Salt pan

Finally after 2 hard days of slogging the sandy desert plains I have been spat out of the valley along the Arivalli Mountains and in front of me lies a massive salt lake, shimmering in the dessert. There is a constant drone of labouring tractor engines as they drag over laden trailers of salt across the open dry pan. Little shapes shimmer in the distant haze. Trails of dust slowly drift and hang across the pan like jet streams as rows of tractors enter the desert in search of their next load of salt. I had hit the pan dead centre, a slight miscalculation, which now meant a whole day’s run to get around the lake. By some chance, Nick was doing a navigation recheck and found a small thread of a road leading across the centre of the lake. On further investigation, he found that this road had been build to extract salt in the dry season – what a stroke of good fortune.

It was quite a run through the little salt lake village, its twisty roads buzzing with camels, tractors and vans all carrying salt. There was a fine salty dust that was hanging in the air that I was breathing in, you could taste and smell the salt as you breathed as well as been coated with a fine layer of salt. Finally through the town, I followed a few camels and picked up the road heading into the centre of the lake. Initially I was running with the lake on each side of this track, then suddenly it all dried up, it seemed to retract into the haze beyond, rolled back like a massive pool of mercury and just disappeared into the sand.

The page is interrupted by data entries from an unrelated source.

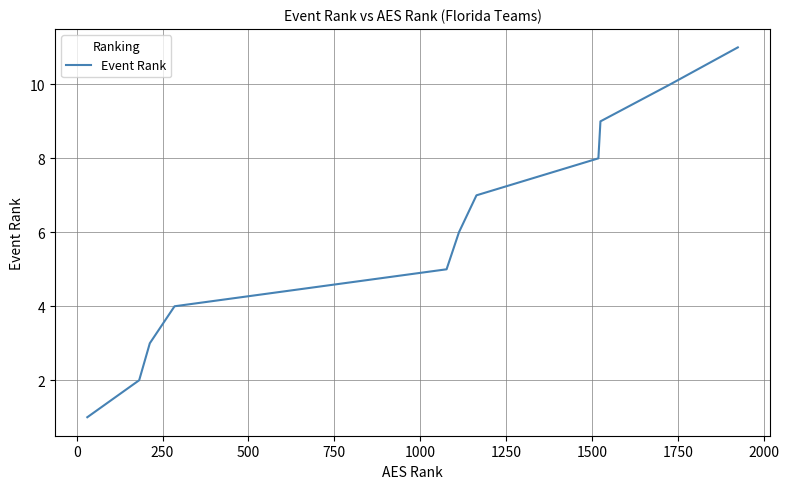

True or false: there are more than 2 points higher than both neighbors.

False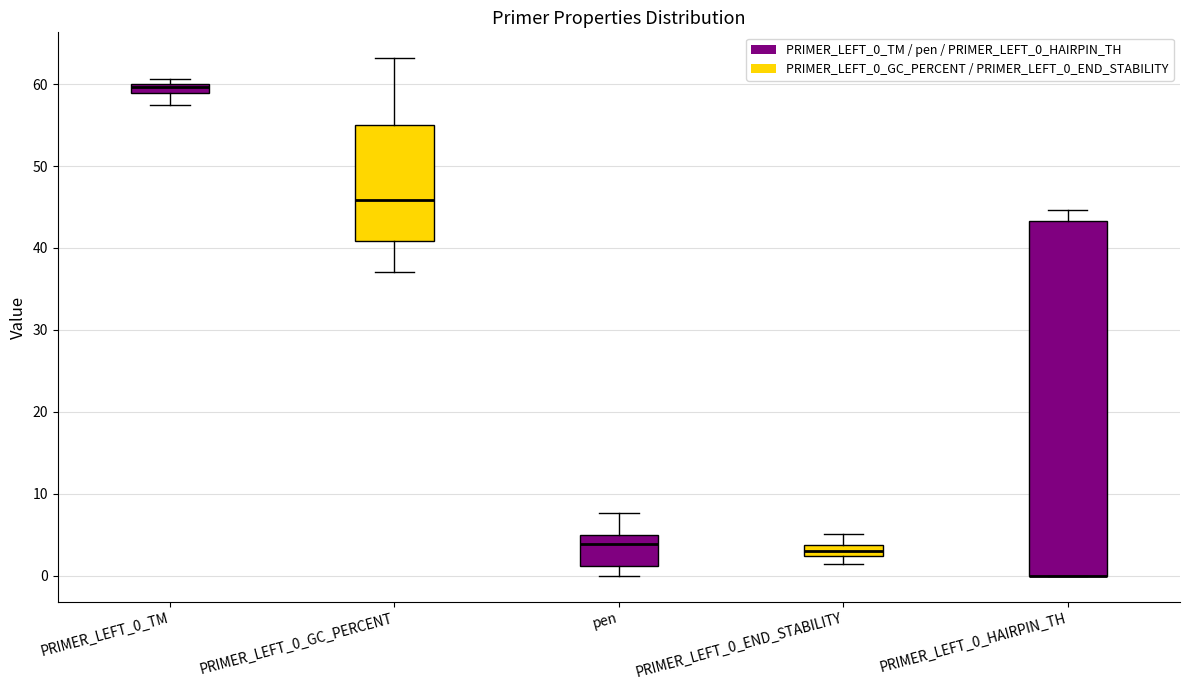

Comparing the boxes themselves (not the whiskers), which one is the tallest?

PRIMER_LEFT_0_HAIRPIN_TH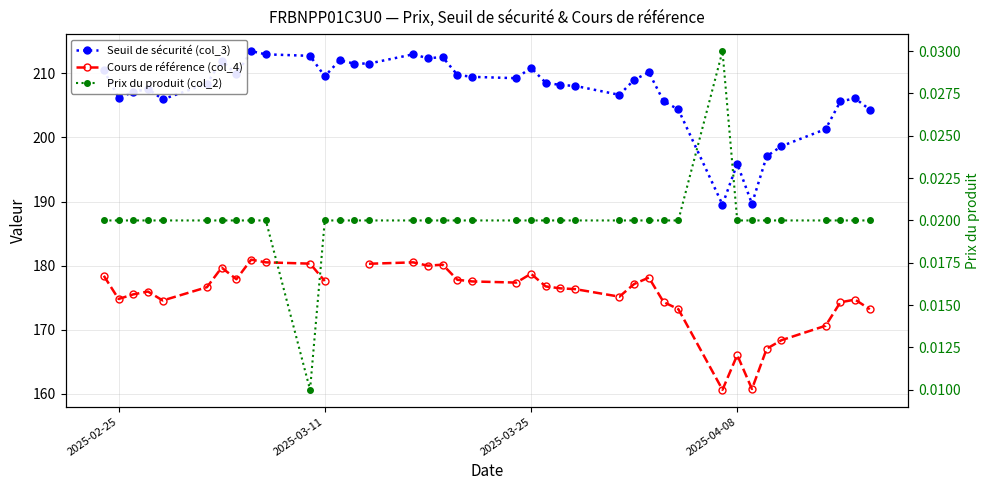

Rank the series by their maximum value, from highest to lowest.

Seuil de sécurité (col_3), Cours de référence (col_4), Prix du produit (col_2)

Ahead of me lay this open span of sand as far as I could see. The road disappeared as the track seemed to fray out, each taking its own direction into nothingness. There I stood, from left to right there was nothing but sand, the horizon had rounded and fused with the dessert, all was now one. Slowly as I ran out into the dessert, the salty crust seemed to have puffed up as the water had evaporated and it had dried leaving this salty crust. Each step my shoe would break through the crust and crunching through it until it hit the desert sand below. A small vortex of dust would puff up through the broken crust and envelop my shoe. Crunch, crunch, crunch, on I ran into the void of nothing. There was this absolute silence around me. There was nothing, nothing to look at nothing to hear, just the crunch below me, the sound of my breath, as I slowly gilded out, I felt for the first time if I carried on running I was going to run over the edge.